Is this need to fit a niche a good thing? Not so much for the creative personality where many like to experiment with different approaches to depicting their idea. That said, I suspect it's true of many things. It sells best if the creator sticks to something that they can develop, get people to admire, want to purchase, and not disappoint them with something totally different. Basically at some point turn it into a craft instead of an art and voila!

I have not felt that my books, even though they are romances, fit their genre's expectationsy. And they aren't going to. This will be even more true when I begin to bring out the historical romances. Even before that though they simply didn't fit the niches that help to sell a lot of books. Most have some adventure in them, maybe suspense, but also other kinds of interests from art to ranching to detective work and on it has gone.
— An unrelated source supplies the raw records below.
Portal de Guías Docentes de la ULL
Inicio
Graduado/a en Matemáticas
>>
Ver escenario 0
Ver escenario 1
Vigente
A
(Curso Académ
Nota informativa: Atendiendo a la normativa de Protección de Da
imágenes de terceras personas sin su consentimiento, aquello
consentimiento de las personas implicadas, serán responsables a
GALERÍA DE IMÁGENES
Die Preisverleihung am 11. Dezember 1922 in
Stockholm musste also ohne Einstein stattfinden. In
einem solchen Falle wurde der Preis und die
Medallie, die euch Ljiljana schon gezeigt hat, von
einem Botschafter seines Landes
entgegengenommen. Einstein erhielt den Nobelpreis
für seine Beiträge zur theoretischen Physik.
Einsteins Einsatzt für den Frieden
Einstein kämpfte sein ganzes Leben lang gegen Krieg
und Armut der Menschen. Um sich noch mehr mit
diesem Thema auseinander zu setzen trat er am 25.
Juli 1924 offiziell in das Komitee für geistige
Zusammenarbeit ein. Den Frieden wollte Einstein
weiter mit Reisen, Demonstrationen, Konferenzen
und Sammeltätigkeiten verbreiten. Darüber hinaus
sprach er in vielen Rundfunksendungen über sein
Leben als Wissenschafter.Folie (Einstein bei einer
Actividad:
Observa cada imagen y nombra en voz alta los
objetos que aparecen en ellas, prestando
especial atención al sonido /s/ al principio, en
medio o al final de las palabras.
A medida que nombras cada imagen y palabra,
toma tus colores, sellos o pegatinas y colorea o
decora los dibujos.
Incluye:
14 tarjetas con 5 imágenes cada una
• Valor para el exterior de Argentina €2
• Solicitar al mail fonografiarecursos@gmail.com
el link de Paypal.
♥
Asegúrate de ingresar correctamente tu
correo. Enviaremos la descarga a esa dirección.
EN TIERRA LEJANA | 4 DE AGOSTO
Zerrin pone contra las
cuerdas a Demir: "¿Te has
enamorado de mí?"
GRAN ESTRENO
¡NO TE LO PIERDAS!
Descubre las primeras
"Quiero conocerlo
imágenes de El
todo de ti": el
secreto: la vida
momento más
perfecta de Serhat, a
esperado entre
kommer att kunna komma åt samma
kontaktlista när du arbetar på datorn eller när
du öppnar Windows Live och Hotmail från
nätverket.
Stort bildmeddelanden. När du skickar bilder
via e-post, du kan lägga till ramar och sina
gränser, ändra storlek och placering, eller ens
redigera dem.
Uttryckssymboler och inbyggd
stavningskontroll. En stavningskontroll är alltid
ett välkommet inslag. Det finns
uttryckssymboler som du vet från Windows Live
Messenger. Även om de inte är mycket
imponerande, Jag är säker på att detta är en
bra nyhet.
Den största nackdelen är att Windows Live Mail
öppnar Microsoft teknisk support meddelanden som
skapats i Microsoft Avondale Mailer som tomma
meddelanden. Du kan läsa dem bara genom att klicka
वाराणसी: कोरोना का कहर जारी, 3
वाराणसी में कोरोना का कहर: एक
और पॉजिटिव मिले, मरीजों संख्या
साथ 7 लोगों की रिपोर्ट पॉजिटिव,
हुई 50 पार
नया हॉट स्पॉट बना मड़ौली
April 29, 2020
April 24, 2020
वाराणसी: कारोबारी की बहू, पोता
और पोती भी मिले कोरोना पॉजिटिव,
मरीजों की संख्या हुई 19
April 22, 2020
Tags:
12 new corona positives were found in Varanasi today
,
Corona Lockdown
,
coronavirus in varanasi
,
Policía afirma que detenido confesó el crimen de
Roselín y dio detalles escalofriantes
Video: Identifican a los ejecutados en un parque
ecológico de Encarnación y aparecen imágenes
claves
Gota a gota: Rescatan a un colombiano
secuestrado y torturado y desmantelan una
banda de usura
Although my plots are always going to have a love story at their center, they're not series type of romance. I remember one editor telling me that my writing was good but they wanted the heroine more 'vulnerable' with more angst. Another didn't like the hard issue one of my heroes had to face. I have a story where the hero wrestles with commiting suicide, something I can't recall seeing in another romance.

If a reader loves western contemporary romances, I have a couple... Romantic suspense, some of that (if they don't mind some art thrown in), paranormal, etc. But I can't say these books fit together. The romances have some sex; so aren't 'sweet' but they also don't go far enough to be erotica.
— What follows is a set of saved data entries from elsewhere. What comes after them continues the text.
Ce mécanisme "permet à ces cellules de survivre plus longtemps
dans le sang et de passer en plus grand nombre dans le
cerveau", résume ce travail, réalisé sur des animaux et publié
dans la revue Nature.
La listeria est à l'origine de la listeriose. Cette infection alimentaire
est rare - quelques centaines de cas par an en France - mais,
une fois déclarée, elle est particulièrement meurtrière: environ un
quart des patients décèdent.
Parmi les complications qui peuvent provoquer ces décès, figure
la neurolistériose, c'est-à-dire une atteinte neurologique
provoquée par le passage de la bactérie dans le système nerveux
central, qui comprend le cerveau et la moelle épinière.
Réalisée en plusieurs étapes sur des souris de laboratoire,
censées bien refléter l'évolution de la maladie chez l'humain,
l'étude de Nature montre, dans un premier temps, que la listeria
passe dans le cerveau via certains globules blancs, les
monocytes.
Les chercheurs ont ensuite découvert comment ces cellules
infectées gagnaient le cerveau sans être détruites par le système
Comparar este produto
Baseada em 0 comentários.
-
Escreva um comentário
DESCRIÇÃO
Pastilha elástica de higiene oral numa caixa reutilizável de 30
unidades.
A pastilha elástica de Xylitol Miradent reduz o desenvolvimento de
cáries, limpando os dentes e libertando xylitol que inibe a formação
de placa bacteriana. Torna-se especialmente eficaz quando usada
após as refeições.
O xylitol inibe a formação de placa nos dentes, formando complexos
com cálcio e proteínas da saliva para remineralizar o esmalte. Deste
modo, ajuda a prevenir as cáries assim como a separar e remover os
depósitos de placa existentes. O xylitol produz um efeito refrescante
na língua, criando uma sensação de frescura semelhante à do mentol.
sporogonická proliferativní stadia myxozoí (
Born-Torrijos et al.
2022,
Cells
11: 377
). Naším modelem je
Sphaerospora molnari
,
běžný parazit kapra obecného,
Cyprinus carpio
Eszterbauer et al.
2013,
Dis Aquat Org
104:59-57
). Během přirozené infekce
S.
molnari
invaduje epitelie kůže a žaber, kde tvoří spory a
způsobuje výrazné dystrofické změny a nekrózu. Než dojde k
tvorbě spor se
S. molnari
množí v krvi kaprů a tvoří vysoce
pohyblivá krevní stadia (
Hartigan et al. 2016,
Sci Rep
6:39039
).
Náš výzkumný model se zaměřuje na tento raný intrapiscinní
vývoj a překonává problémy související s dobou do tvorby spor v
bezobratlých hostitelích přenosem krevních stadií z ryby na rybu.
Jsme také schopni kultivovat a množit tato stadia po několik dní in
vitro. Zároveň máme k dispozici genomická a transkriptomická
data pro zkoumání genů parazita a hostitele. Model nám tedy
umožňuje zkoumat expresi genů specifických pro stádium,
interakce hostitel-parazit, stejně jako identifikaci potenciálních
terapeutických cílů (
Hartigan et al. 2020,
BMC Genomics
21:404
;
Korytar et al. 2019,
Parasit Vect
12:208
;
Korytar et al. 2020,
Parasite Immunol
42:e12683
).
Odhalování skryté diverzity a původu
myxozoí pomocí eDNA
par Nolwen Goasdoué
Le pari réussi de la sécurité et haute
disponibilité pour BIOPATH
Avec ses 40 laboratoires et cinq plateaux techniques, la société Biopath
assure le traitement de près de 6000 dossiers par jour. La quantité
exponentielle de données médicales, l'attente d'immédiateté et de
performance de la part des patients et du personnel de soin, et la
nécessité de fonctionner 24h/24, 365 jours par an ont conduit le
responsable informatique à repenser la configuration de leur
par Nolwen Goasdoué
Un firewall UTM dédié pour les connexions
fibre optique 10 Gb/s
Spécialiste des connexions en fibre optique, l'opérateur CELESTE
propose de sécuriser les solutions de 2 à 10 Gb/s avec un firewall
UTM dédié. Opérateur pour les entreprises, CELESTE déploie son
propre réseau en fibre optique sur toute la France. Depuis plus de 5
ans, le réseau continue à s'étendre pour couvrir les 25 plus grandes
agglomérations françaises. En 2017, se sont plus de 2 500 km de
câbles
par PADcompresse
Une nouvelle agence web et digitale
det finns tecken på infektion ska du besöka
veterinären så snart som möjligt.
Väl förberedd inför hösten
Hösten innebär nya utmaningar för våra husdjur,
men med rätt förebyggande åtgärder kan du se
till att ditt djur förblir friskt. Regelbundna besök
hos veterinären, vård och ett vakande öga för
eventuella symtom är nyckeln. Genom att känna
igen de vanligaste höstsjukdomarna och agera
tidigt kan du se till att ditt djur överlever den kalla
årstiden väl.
The reason for my plots comes I think because of my own interest in so many different things. Tell me a Libra who isn't like that? I am eclectic in my home decor, interests, and it follows through with my writing.

Maybe someday the marketing world will change or humans will not want 'more of the same.' Maybe someday the cross-genre writers will have their own genre... Except, what would it be?
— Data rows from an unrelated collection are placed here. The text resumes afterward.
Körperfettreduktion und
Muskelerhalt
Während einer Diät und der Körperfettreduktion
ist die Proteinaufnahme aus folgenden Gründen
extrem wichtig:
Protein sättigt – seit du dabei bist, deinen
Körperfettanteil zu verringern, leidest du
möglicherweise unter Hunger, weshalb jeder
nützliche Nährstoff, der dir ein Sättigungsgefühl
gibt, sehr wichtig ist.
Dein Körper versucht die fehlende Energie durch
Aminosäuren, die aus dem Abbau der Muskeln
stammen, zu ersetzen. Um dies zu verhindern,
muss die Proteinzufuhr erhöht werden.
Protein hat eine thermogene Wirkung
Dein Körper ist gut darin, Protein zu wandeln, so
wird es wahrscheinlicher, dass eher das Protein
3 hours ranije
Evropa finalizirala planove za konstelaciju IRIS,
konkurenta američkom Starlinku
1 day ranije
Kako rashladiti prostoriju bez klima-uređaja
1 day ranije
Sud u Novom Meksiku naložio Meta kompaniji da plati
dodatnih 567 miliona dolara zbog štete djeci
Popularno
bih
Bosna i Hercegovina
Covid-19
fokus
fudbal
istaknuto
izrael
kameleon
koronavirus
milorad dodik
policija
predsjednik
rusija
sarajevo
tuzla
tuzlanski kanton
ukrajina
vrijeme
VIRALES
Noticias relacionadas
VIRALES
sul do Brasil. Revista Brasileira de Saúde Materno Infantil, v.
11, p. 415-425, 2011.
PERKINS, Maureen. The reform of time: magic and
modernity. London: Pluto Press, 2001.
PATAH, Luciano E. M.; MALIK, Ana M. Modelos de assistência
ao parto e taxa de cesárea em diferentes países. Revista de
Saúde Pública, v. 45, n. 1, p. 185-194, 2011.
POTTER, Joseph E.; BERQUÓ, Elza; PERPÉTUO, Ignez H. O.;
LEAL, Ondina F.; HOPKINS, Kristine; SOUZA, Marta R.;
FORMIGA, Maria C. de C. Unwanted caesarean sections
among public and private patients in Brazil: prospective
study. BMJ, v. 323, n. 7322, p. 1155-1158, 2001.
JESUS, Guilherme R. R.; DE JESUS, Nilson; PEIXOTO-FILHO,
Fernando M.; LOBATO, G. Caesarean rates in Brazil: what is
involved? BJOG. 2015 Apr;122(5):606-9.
Image at the top was created from a purchased CanStock photo and then digital painting to play around with possibilities. It was part of redoing a cover. When I do that, I save the stages by different names in case what comes next doesn't work. I liked this one well enough to keep it when the cover was redone. If these had all been oil paintings, I might have a photo of the stages but that'd be all. The ability to save the levels is what I love about digital painting.

Sunday, August 26, 2012

Finding inspiration from audio books



Although this week-end was family time down on Klamath Lake in Southern Oregon, I did get some inspiration for the new book from two audio Louis L'Amour short story collections. A few years back I found traveling with audio books as a way to pass the time. It turns out my grandchildren (ages from 8 to 14) are very into these kind of western short stories.

These were dramatizations which I like best but don't always find. For anyone who is looking for inspiration for putting atmosphere into their stories, I recommend these kind of CDs. This particular set had the stories-- Law of the Desert Born, The Trigernometry Tenderfoot, and Horse Heaven on one of the CDs and Four Card Draw, Get Out of Town, and One for the Pot on the other.

They really helped pass the miles for the kids but us too. It reminded me how important atmosphere is to the kind of writing that carries you into the story. It doesn't take a LOT of words. In fact a lot of words would have lost the children. It takes the right words.